▸ **SOURCE MATERIAL**
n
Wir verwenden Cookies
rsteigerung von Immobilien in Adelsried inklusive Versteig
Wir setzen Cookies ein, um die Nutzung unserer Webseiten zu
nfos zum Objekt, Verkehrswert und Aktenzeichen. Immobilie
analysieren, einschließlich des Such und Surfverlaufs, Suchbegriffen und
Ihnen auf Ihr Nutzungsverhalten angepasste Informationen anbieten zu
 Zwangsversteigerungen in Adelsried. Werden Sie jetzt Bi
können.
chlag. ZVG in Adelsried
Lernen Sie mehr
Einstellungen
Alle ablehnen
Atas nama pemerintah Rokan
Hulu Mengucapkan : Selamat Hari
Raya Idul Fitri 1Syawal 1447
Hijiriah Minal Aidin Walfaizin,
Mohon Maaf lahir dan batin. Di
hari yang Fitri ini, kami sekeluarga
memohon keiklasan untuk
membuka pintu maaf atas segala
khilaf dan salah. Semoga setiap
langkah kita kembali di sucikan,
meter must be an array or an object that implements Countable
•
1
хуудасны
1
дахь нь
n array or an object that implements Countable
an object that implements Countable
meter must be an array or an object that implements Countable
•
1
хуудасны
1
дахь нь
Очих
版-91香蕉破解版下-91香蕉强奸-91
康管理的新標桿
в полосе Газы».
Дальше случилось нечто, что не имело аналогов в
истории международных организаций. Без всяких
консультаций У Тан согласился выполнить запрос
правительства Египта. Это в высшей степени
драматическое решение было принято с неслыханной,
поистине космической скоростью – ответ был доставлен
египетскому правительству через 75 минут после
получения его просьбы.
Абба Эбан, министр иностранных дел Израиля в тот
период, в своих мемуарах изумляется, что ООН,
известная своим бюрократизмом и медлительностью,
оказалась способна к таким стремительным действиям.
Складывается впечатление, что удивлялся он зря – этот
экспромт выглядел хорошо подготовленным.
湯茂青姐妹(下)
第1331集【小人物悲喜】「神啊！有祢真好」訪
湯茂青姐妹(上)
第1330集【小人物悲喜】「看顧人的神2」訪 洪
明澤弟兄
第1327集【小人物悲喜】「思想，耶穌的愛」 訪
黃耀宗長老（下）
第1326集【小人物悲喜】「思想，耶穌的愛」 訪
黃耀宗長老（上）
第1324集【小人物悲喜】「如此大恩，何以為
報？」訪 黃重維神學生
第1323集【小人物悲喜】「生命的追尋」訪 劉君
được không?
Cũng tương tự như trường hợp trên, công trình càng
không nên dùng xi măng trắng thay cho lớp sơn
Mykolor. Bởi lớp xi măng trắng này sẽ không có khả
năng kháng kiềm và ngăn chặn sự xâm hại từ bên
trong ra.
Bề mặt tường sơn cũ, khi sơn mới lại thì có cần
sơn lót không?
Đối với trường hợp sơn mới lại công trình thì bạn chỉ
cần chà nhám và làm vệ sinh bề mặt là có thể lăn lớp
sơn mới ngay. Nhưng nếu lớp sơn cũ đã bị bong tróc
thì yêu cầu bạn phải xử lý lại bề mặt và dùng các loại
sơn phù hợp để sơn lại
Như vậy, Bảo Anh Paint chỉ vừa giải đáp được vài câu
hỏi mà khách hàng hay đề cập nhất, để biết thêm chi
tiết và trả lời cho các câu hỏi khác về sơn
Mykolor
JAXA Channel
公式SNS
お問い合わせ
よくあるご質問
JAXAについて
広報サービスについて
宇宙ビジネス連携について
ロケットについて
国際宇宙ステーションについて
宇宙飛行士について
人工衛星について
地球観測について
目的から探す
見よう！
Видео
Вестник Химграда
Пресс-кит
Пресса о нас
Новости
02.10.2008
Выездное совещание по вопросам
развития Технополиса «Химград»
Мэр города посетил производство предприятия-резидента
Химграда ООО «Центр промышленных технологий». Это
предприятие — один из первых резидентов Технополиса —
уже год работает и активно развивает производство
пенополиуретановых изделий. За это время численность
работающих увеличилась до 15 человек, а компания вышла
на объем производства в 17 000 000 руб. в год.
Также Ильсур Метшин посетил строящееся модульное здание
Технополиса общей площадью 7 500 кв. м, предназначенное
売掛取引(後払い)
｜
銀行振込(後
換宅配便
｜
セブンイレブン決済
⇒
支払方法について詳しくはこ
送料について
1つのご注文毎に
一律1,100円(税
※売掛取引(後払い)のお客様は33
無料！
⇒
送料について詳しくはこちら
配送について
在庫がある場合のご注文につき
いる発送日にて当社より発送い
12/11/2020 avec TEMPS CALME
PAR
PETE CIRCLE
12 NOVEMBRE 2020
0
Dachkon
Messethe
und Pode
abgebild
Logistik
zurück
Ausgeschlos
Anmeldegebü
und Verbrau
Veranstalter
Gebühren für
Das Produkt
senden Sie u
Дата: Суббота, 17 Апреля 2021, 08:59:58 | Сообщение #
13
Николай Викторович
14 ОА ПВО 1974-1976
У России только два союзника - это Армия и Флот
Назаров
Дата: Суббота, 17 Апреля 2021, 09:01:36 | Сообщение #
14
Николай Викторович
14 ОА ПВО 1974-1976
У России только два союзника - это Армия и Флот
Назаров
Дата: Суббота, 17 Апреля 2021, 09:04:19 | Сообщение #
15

▸ **WHAT NEEDS TO BE DONE**
All of the data above should be duplicated exactly.

▸ **ANSWER**
n
Wir verwenden Cookies
rsteigerung von Immobilien in Adelsried inklusive Versteig
Wir setzen Cookies ein, um die Nutzung unserer Webseiten zu
nfos zum Objekt, Verkehrswert und Aktenzeichen. Immobilie
analysieren, einschließlich des Such und Surfverlaufs, Suchbegriffen und
Ihnen auf Ihr Nutzungsverhalten angepasste Informationen anbieten zu
 Zwangsversteigerungen in Adelsried. Werden Sie jetzt Bi
können.
chlag. ZVG in Adelsried
Lernen Sie mehr
Einstellungen
Alle ablehnen
Atas nama pemerintah Rokan
Hulu Mengucapkan : Selamat Hari
Raya Idul Fitri 1Syawal 1447
Hijiriah Minal Aidin Walfaizin,
Mohon Maaf lahir dan batin. Di
hari yang Fitri ini, kami sekeluarga
memohon keiklasan untuk
membuka pintu maaf atas segala
khilaf dan salah. Semoga setiap
langkah kita kembali di sucikan,
meter must be an array or an object that implements Countable
•
1
хуудасны
1
дахь нь
n array or an object that implements Countable
an object that implements Countable
meter must be an array or an object that implements Countable
•
1
хуудасны
1
дахь нь
Очих
版-91香蕉破解版下-91香蕉强奸-91
康管理的新標桿
в полосе Газы».
Дальше случилось нечто, что не имело аналогов в
истории международных организаций. Без всяких
консультаций У Тан согласился выполнить запрос
правительства Египта. Это в высшей степени
драматическое решение было принято с неслыханной,
поистине космической скоростью – ответ был доставлен
египетскому правительству через 75 минут после
получения его просьбы.
Абба Эбан, министр иностранных дел Израиля в тот
период, в своих мемуарах изумляется, что ООН,
известная своим бюрократизмом и медлительностью,
оказалась способна к таким стремительным действиям.
Складывается впечатление, что удивлялся он зря – этот
экспромт выглядел хорошо подготовленным.
湯茂青姐妹(下)
第1331集【小人物悲喜】「神啊！有祢真好」訪
湯茂青姐妹(上)
第1330集【小人物悲喜】「看顧人的神2」訪 洪
明澤弟兄
第1327集【小人物悲喜】「思想，耶穌的愛」 訪
黃耀宗長老（下）
第1326集【小人物悲喜】「思想，耶穌的愛」 訪
黃耀宗長老（上）
第1324集【小人物悲喜】「如此大恩，何以為
報？」訪 黃重維神學生
第1323集【小人物悲喜】「生命的追尋」訪 劉君
được không?
Cũng tương tự như trường hợp trên, công trình càng
không nên dùng xi măng trắng thay cho lớp sơn
Mykolor. Bởi lớp xi măng trắng này sẽ không có khả
năng kháng kiềm và ngăn chặn sự xâm hại từ bên
trong ra.
Bề mặt tường sơn cũ, khi sơn mới lại thì có cần
sơn lót không?
Đối với trường hợp sơn mới lại công trình thì bạn chỉ
cần chà nhám và làm vệ sinh bề mặt là có thể lăn lớp
sơn mới ngay. Nhưng nếu lớp sơn cũ đã bị bong tróc
thì yêu cầu bạn phải xử lý lại bề mặt và dùng các loại
sơn phù hợp để sơn lại
Như vậy, Bảo Anh Paint chỉ vừa giải đáp được vài câu
hỏi mà khách hàng hay đề cập nhất, để biết thêm chi
tiết và trả lời cho các câu hỏi khác về sơn
Mykolor
JAXA Channel
公式SNS
お問い合わせ
よくあるご質問
JAXAについて
広報サービスについて
宇宙ビジネス連携について
ロケットについて
国際宇宙ステーションについて
宇宙飛行士について
人工衛星について
地球観測について
目的から探す
見よう！
Видео
Вестник Химграда
Пресс-кит
Пресса о нас
Новости
02.10.2008
Выездное совещание по вопросам
развития Технополиса «Химград»
Мэр города посетил производство предприятия-резидента
Химграда ООО «Центр промышленных технологий». Это
предприятие — один из первых резидентов Технополиса —
уже год работает и активно развивает производство
пенополиуретановых изделий. За это время численность
работающих увеличилась до 15 человек, а компания вышла
на объем производства в 17 000 000 руб. в год.
Также Ильсур Метшин посетил строящееся модульное здание
Технополиса общей площадью 7 500 кв. м, предназначенное
売掛取引(後払い)
｜
銀行振込(後
換宅配便
｜
セブンイレブン決済
⇒
支払方法について詳しくはこ
送料について
1つのご注文毎に
一律1,100円(税
※売掛取引(後払い)のお客様は33
無料！
⇒
送料について詳しくはこちら
配送について
在庫がある場合のご注文につき
いる発送日にて当社より発送い
12/11/2020 avec TEMPS CALME
PAR
PETE CIRCLE
12 NOVEMBRE 2020
0
Dachkon
Messethe
und Pode
abgebild
Logistik
zurück
Ausgeschlos
Anmeldegebü
und Verbrau
Veranstalter
Gebühren für
Das Produkt
senden Sie u
Дата: Суббота, 17 Апреля 2021, 08:59:58 | Сообщение #
13
Николай Викторович
14 ОА ПВО 1974-1976
У России только два союзника - это Армия и Флот
Назаров
Дата: Суббота, 17 Апреля 2021, 09:01:36 | Сообщение #
14
Николай Викторович
14 ОА ПВО 1974-1976
У России только два союзника - это Армия и Флот
Назаров
Дата: Суббота, 17 Апреля 2021, 09:04:19 | Сообщение #
15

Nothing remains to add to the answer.